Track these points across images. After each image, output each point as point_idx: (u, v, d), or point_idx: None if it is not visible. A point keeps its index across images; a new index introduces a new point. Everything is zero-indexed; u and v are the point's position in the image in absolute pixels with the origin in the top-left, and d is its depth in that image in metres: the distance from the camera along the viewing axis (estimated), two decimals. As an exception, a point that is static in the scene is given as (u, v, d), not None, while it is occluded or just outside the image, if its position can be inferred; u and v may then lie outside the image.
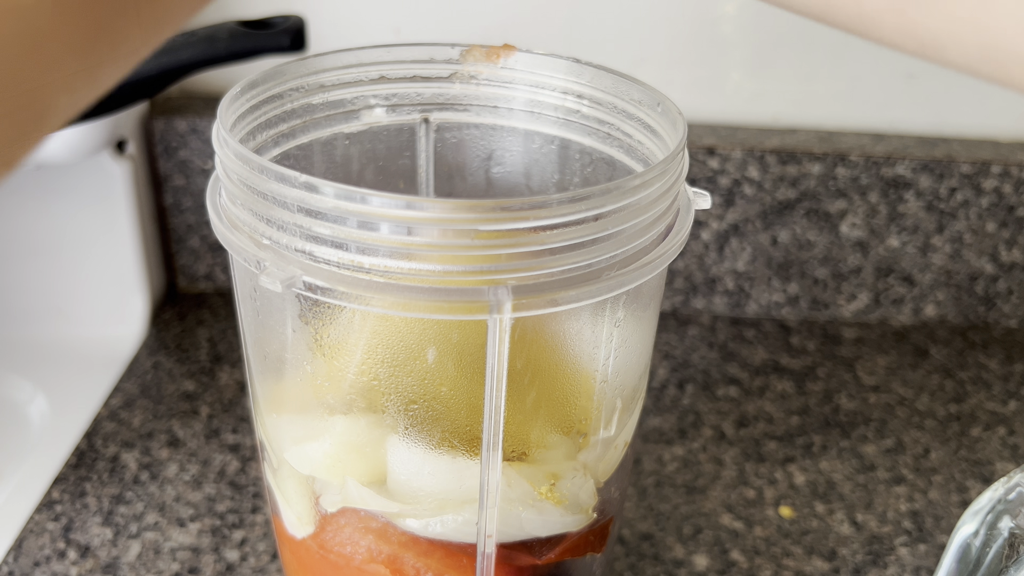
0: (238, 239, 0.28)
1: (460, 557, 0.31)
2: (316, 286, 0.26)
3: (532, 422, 0.31)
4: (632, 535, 0.45)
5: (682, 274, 0.62)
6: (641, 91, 0.33)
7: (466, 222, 0.25)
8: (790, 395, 0.56)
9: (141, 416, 0.51)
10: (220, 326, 0.60)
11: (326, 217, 0.25)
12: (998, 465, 0.51)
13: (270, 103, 0.33)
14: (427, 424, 0.30)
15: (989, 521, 0.28)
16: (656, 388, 0.56)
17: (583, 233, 0.26)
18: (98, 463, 0.48)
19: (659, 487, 0.48)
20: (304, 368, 0.30)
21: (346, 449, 0.31)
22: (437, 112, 0.37)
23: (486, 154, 0.38)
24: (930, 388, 0.57)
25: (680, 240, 0.30)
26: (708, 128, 0.61)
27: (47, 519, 0.44)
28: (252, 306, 0.31)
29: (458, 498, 0.30)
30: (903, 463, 0.51)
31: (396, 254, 0.25)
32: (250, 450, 0.49)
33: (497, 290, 0.25)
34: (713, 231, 0.61)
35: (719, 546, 0.45)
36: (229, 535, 0.44)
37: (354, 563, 0.32)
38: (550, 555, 0.32)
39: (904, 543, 0.46)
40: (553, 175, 0.37)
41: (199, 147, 0.58)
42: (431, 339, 0.29)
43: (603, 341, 0.31)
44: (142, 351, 0.57)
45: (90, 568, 0.42)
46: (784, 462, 0.50)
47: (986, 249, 0.61)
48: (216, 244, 0.61)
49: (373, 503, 0.31)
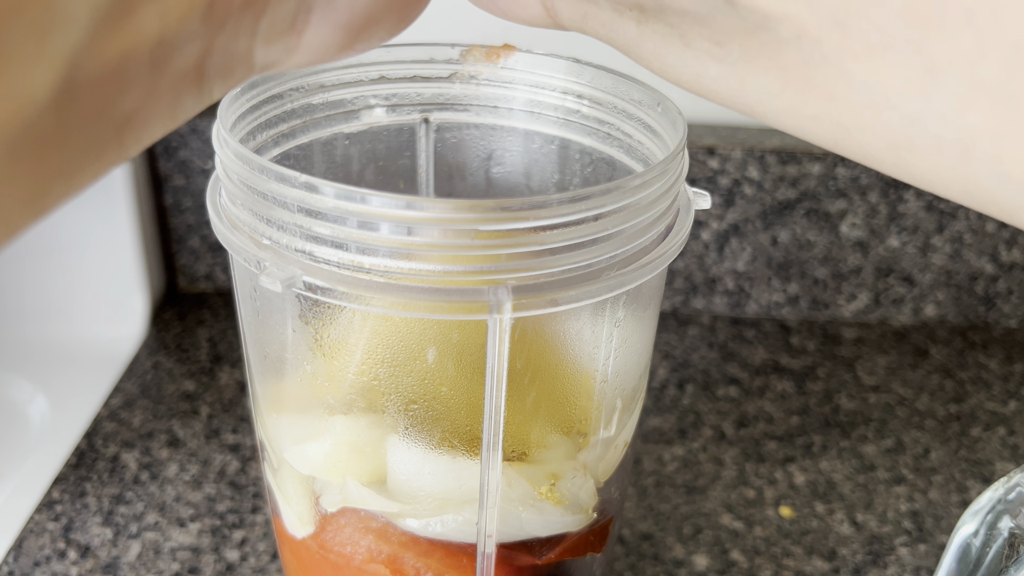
0: (238, 239, 0.28)
1: (460, 557, 0.31)
2: (316, 286, 0.26)
3: (532, 422, 0.31)
4: (632, 535, 0.45)
5: (682, 274, 0.62)
6: (641, 91, 0.33)
7: (466, 222, 0.25)
8: (790, 395, 0.56)
9: (141, 416, 0.51)
10: (220, 326, 0.60)
11: (326, 217, 0.25)
12: (998, 465, 0.51)
13: (270, 103, 0.33)
14: (427, 424, 0.30)
15: (989, 521, 0.28)
16: (656, 388, 0.56)
17: (583, 233, 0.26)
18: (98, 463, 0.48)
19: (659, 487, 0.48)
20: (304, 368, 0.30)
21: (346, 449, 0.31)
22: (437, 112, 0.37)
23: (486, 154, 0.38)
24: (930, 388, 0.57)
25: (680, 240, 0.30)
26: (708, 128, 0.61)
27: (47, 519, 0.44)
28: (252, 306, 0.31)
29: (458, 498, 0.30)
30: (903, 463, 0.51)
31: (396, 254, 0.25)
32: (250, 450, 0.49)
33: (497, 290, 0.25)
34: (713, 231, 0.61)
35: (719, 546, 0.45)
36: (229, 535, 0.44)
37: (354, 563, 0.32)
38: (550, 555, 0.32)
39: (904, 543, 0.46)
40: (553, 175, 0.37)
41: (199, 147, 0.58)
42: (431, 339, 0.29)
43: (603, 341, 0.31)
44: (142, 351, 0.57)
45: (90, 568, 0.42)
46: (784, 462, 0.50)
47: (986, 249, 0.61)
48: (216, 244, 0.61)
49: (373, 503, 0.31)
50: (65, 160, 0.15)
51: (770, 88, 0.19)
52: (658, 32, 0.21)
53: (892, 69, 0.17)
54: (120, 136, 0.16)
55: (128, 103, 0.15)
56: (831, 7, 0.17)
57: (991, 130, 0.16)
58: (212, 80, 0.17)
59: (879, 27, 0.17)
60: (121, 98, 0.15)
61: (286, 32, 0.19)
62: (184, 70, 0.16)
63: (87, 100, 0.14)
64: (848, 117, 0.18)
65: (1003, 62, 0.16)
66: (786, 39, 0.18)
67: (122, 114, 0.15)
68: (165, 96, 0.16)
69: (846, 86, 0.18)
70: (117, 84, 0.15)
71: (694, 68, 0.21)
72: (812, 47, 0.18)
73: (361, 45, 0.21)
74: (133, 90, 0.15)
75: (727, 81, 0.20)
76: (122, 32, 0.14)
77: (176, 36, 0.16)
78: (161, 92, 0.16)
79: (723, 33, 0.19)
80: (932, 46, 0.16)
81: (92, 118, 0.15)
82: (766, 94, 0.20)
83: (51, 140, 0.14)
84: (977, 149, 0.17)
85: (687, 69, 0.21)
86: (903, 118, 0.17)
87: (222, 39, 0.17)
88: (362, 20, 0.20)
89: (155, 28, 0.15)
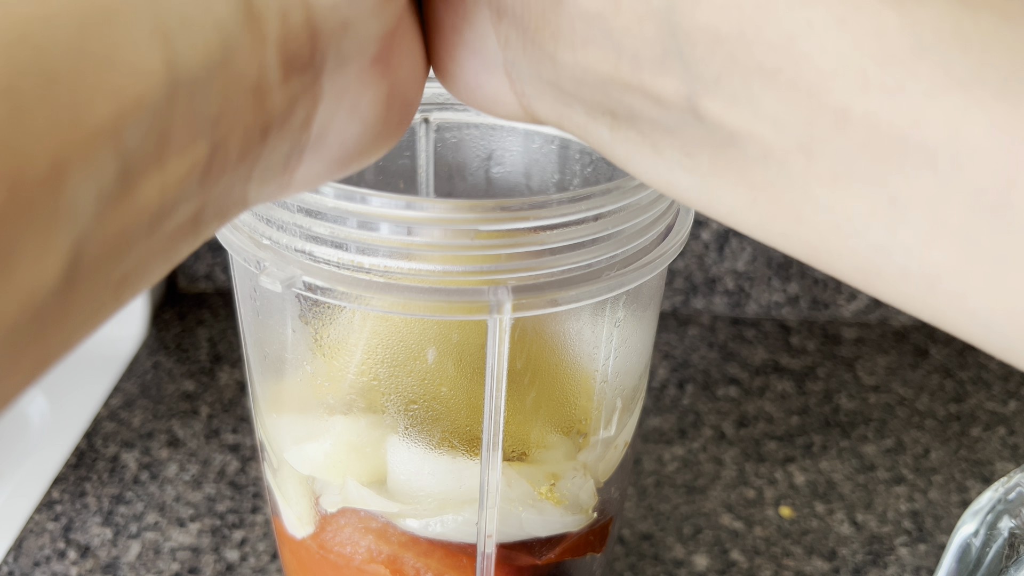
0: (238, 239, 0.28)
1: (460, 557, 0.31)
2: (316, 286, 0.26)
3: (532, 422, 0.31)
4: (632, 535, 0.45)
5: (682, 274, 0.62)
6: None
7: (466, 222, 0.25)
8: (790, 395, 0.56)
9: (141, 416, 0.51)
10: (220, 326, 0.60)
11: (326, 217, 0.25)
12: (998, 465, 0.51)
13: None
14: (427, 424, 0.30)
15: (989, 521, 0.28)
16: (656, 388, 0.56)
17: (583, 233, 0.26)
18: (98, 463, 0.48)
19: (659, 487, 0.48)
20: (304, 368, 0.30)
21: (346, 449, 0.31)
22: (437, 112, 0.37)
23: (486, 154, 0.38)
24: (930, 388, 0.57)
25: (680, 240, 0.30)
26: (708, 128, 0.61)
27: (47, 519, 0.44)
28: (252, 306, 0.31)
29: (458, 498, 0.30)
30: (903, 463, 0.51)
31: (396, 254, 0.25)
32: (250, 450, 0.49)
33: (497, 290, 0.25)
34: (713, 231, 0.61)
35: (719, 546, 0.45)
36: (229, 535, 0.44)
37: (354, 563, 0.32)
38: (550, 555, 0.32)
39: (904, 543, 0.46)
40: (553, 175, 0.37)
41: (199, 147, 0.58)
42: (431, 339, 0.29)
43: (603, 341, 0.31)
44: (142, 351, 0.57)
45: (90, 568, 0.42)
46: (784, 462, 0.50)
47: (986, 249, 0.61)
48: (216, 244, 0.61)
49: (373, 503, 0.31)
50: (67, 333, 0.15)
51: (739, 203, 0.19)
52: (630, 140, 0.21)
53: (857, 199, 0.17)
54: (118, 295, 0.16)
55: (127, 267, 0.15)
56: (796, 132, 0.17)
57: (954, 268, 0.16)
58: (208, 226, 0.18)
59: (843, 157, 0.17)
60: (120, 265, 0.15)
61: (279, 174, 0.19)
62: (181, 226, 0.16)
63: (89, 276, 0.14)
64: (816, 239, 0.18)
65: (964, 206, 0.16)
66: (753, 157, 0.18)
67: (121, 277, 0.15)
68: (162, 252, 0.16)
69: (812, 210, 0.18)
70: (118, 255, 0.15)
71: (666, 176, 0.21)
72: (779, 168, 0.18)
73: (350, 170, 0.21)
74: (132, 255, 0.15)
75: (698, 191, 0.20)
76: (124, 210, 0.14)
77: (175, 202, 0.16)
78: (159, 250, 0.16)
79: (692, 145, 0.19)
80: (895, 182, 0.16)
81: (94, 291, 0.15)
82: (736, 208, 0.20)
83: (55, 320, 0.14)
84: (942, 284, 0.17)
85: (659, 176, 0.21)
86: (869, 246, 0.17)
87: (218, 191, 0.17)
88: (353, 152, 0.21)
89: (156, 200, 0.15)
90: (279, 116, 0.17)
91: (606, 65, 0.20)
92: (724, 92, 0.18)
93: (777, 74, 0.17)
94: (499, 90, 0.23)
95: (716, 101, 0.18)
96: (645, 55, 0.19)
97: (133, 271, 0.16)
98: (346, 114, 0.20)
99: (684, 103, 0.19)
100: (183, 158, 0.15)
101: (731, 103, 0.18)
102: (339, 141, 0.20)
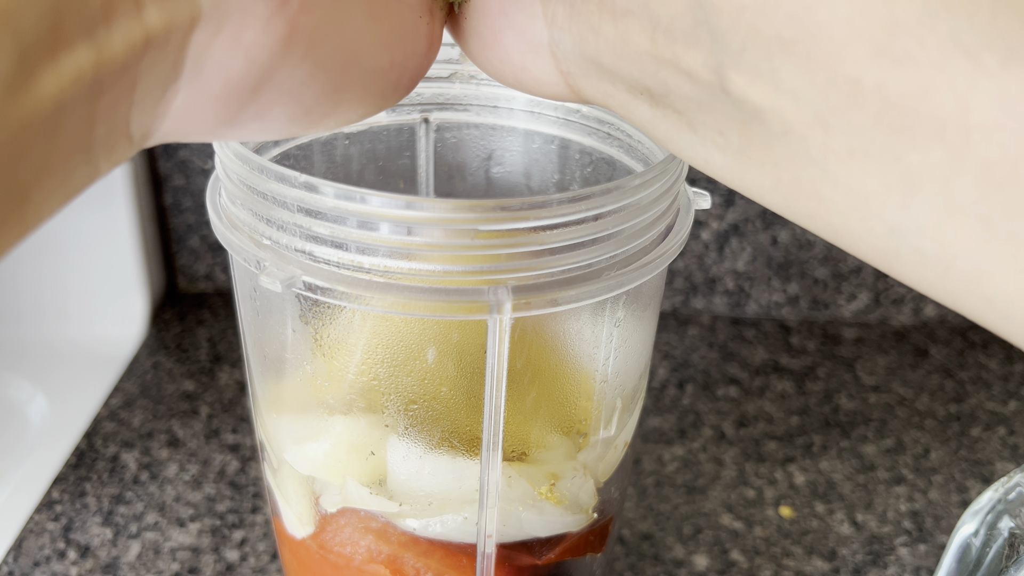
0: (238, 239, 0.28)
1: (460, 557, 0.31)
2: (316, 286, 0.26)
3: (532, 422, 0.31)
4: (632, 535, 0.45)
5: (682, 274, 0.62)
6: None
7: (466, 222, 0.25)
8: (790, 395, 0.56)
9: (141, 416, 0.51)
10: (220, 326, 0.60)
11: (326, 217, 0.25)
12: (998, 465, 0.51)
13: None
14: (427, 424, 0.30)
15: (989, 521, 0.28)
16: (656, 388, 0.56)
17: (583, 233, 0.26)
18: (98, 463, 0.48)
19: (659, 487, 0.48)
20: (304, 368, 0.30)
21: (346, 449, 0.31)
22: (437, 112, 0.37)
23: (486, 154, 0.38)
24: (930, 388, 0.57)
25: (680, 240, 0.30)
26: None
27: (47, 519, 0.44)
28: (252, 306, 0.31)
29: (458, 498, 0.30)
30: (903, 463, 0.51)
31: (396, 254, 0.25)
32: (250, 450, 0.49)
33: (497, 290, 0.25)
34: (713, 231, 0.61)
35: (719, 546, 0.45)
36: (229, 535, 0.44)
37: (354, 563, 0.32)
38: (550, 555, 0.32)
39: (904, 543, 0.46)
40: (553, 175, 0.37)
41: (199, 147, 0.58)
42: (431, 339, 0.29)
43: (603, 341, 0.31)
44: (142, 351, 0.57)
45: (90, 568, 0.42)
46: (784, 462, 0.50)
47: (986, 249, 0.61)
48: (216, 244, 0.61)
49: (373, 503, 0.31)
50: None
51: (766, 183, 0.19)
52: (668, 117, 0.21)
53: (872, 176, 0.17)
54: (21, 208, 0.16)
55: (25, 172, 0.16)
56: (814, 104, 0.17)
57: (968, 251, 0.16)
58: (98, 154, 0.18)
59: (858, 130, 0.17)
60: (20, 166, 0.15)
61: (157, 102, 0.19)
62: (74, 141, 0.17)
63: None
64: (837, 220, 0.18)
65: (975, 181, 0.15)
66: (776, 133, 0.18)
67: (20, 185, 0.16)
68: (59, 168, 0.17)
69: (831, 189, 0.18)
70: (17, 152, 0.15)
71: (703, 154, 0.21)
72: (799, 144, 0.18)
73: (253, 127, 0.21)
74: (30, 159, 0.16)
75: (731, 169, 0.20)
76: (25, 101, 0.15)
77: (70, 104, 0.16)
78: (55, 164, 0.16)
79: (723, 122, 0.20)
80: (907, 157, 0.16)
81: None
82: (764, 189, 0.20)
83: None
84: (957, 268, 0.16)
85: (697, 155, 0.21)
86: (886, 227, 0.17)
87: (103, 107, 0.17)
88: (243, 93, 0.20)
89: (52, 95, 0.15)
90: (158, 30, 0.17)
91: (643, 37, 0.20)
92: (748, 65, 0.18)
93: (795, 45, 0.17)
94: (545, 70, 0.23)
95: (742, 75, 0.18)
96: (677, 27, 0.19)
97: (33, 186, 0.16)
98: (226, 44, 0.19)
99: (713, 77, 0.19)
100: (73, 56, 0.15)
101: (755, 76, 0.18)
102: (219, 74, 0.19)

○ ○ ○

Set down, exactly as they stand above, the lines starting with the line with "53: (892, 69, 0.17)" and going on through the line with "74: (133, 90, 0.15)", and no others.

■ **ANSWER TO THE EXERCISE**:
53: (892, 69, 0.17)
54: (120, 136, 0.16)
55: (128, 103, 0.15)
56: (831, 7, 0.17)
57: (991, 130, 0.16)
58: (212, 80, 0.17)
59: (879, 27, 0.17)
60: (121, 98, 0.15)
61: (286, 32, 0.19)
62: (184, 70, 0.16)
63: (87, 100, 0.14)
64: (848, 117, 0.18)
65: (1003, 62, 0.16)
66: (786, 39, 0.18)
67: (122, 114, 0.15)
68: (165, 96, 0.16)
69: (846, 86, 0.18)
70: (117, 84, 0.15)
71: (694, 68, 0.21)
72: (812, 47, 0.18)
73: (361, 45, 0.21)
74: (133, 90, 0.15)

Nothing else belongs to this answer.